殯(もがり)について
川村邦光『弔いの文化史 - 日本人の鎮魂の形』(中公新書,2015年8月25日)を読んでいる。
同書第1章「鎮魂(タマフリ/タマシヅメ)とは何か――折口信夫の鎮魂論」では,折口信夫の説を引きながら古代の殯(もがり)について論じているのだが,それがつい2週間前,おこまの死に直面した老生らの行動に通じるものがあったのでここに記したい。
殯(もがり)というのは古代の葬送儀礼で,「死者」が息絶えてから埋葬されるまでの間,「死者」の身体を喪屋に安置し,親族が「死者」に対して鎮魂などを行う儀礼のことである。
ここで今,「死者」と鍵括弧つきで表記したがこれが重要である。古代の考え(現代でもそうだといえるが)では息絶えただけでは死は確定しない。「死者」と書いたのは仮の死の状態,もしくは生死の境に置かれた者のことである。
折口によれば殯(もがり)とは「仮の喪」の意である。この言葉の意味からも,殯は生死の境にある者に対する儀礼であることがわかる。
では,殯における鎮魂とは何か?
これはまず初めにタマフリである。タマフリとは外に出ている魂を招くことを言う。魂とは生命力=マナである。マナが外に出てしまった状態の身体は萎(しな)びる。これも折口説だが,死ぬ(sin-u)と萎ふ(sin-afu)は同根の動詞である。
殯の間,親族がタマフリをすることによって,「死者」の魂をその身体に呼び寄せようとする。これが成功すれば,「死者」は甦る。
しかし,タマフリによる蘇生が成功しない場合はどうなるか?「死者」が鍵括弧の外れた死者となる。死者となった表徴として身体に変化が見られるようになる。
死者となって以降は第2の鎮魂,タマシヅメが始まる。遊離した魂が荒れないように鎮める作業である。
――以上が『弔いの文化史』に記された殯の概要だが,おこまが死んだ夜から荼毘に付すまでの間のことを思い出すと,意図せずしてこの殯をやっていたのだと思わざるを得ない。
――おこまが逝った夜,その身体が痛まぬよう,敷毛布の下・掛毛布の上に保冷剤を並べて安置した。
そして,眠っているかのようなおこまの顔を眺めたり,頭を撫でたりしながら,その横で老生は寝た。
心肺蘇生を行っていただいた獣医師によって死が確認されているにもかかわらず,ひょっとしたら目を覚ますのではないかと期待しながら。
翌日は天が泣いているかのような大雨。

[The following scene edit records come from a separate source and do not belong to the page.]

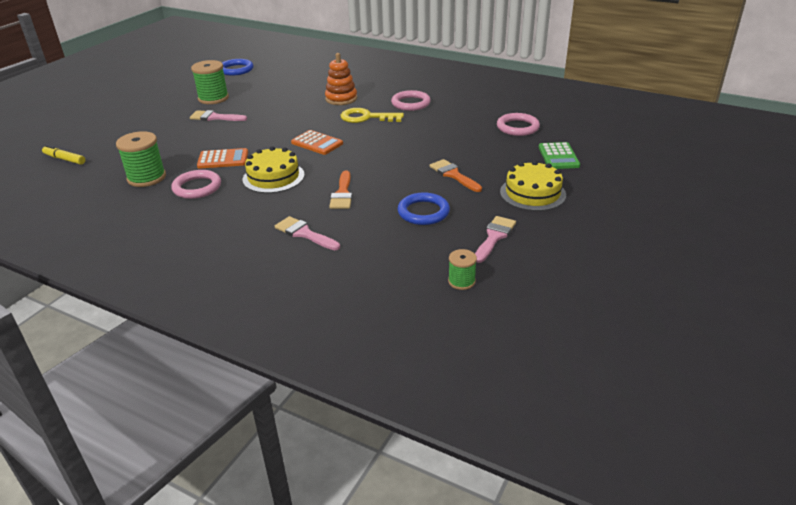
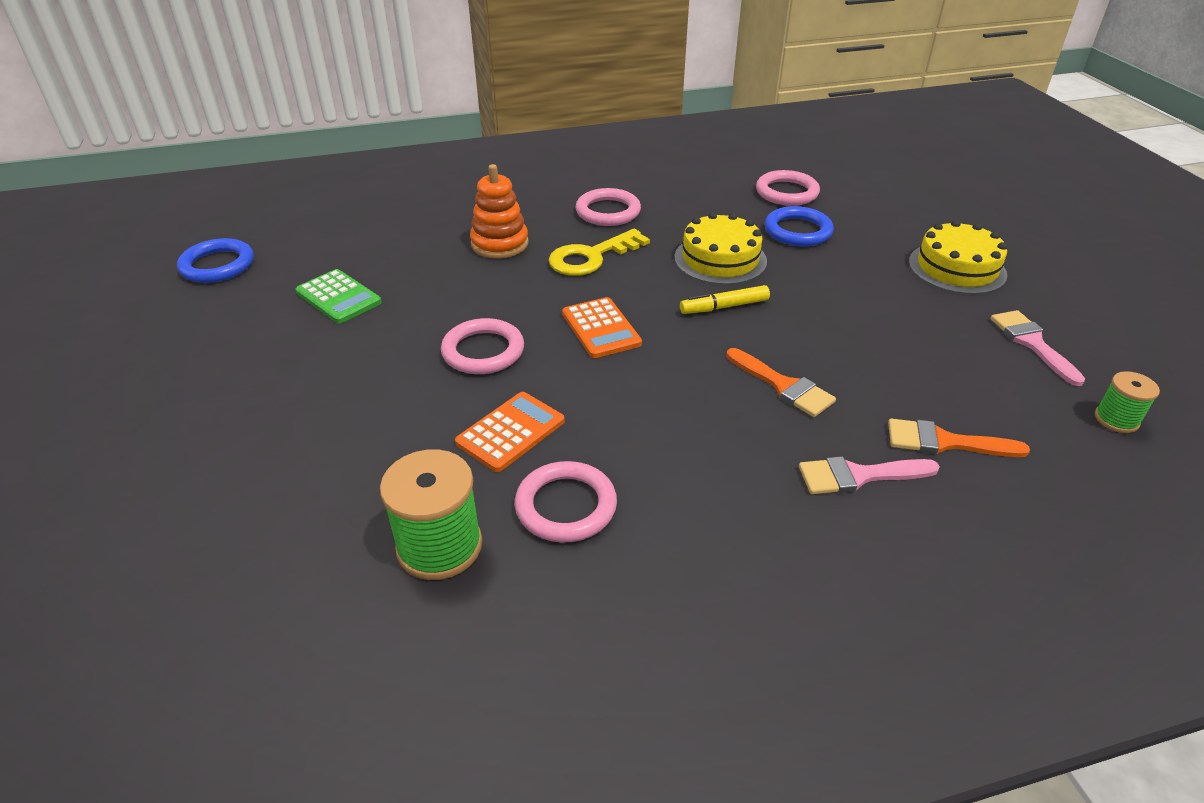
camera: 45 degrees left, 5 degrees up
yellow marker [42,145,85,165] -> yellow marker moved to [680,285,770,314]
pink brush [190,110,247,121] -> none
green spool [191,60,229,104] -> none
yellow cake [243,146,305,193] -> yellow cake moved to [674,212,767,285]
orange calculator [291,130,343,155] -> orange calculator turned 75 degrees clockwise [562,297,642,358]
blue ring [398,192,450,225] -> blue ring moved to [765,206,834,246]
orange brush [430,159,482,192] -> orange brush moved to [888,419,1030,457]
green calculator [539,142,580,169] -> green calculator moved to [295,269,382,323]
none -> pink ring [441,318,524,374]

保冷剤を入れ替えながら,夫婦でおこまに声をかけたり,なでてあげたりしていたのは,おこまに対する鎮魂だったのだろう。
その晩,夫婦ともどもおこまと過ごした。
明けて翌日,晴天となった。先に記したようにおこまを花で飾り,午後,山口動物霊園で荼毘に付した。
わずか3日間のことではあるが,今にして思えば,これがわが家の殯だった。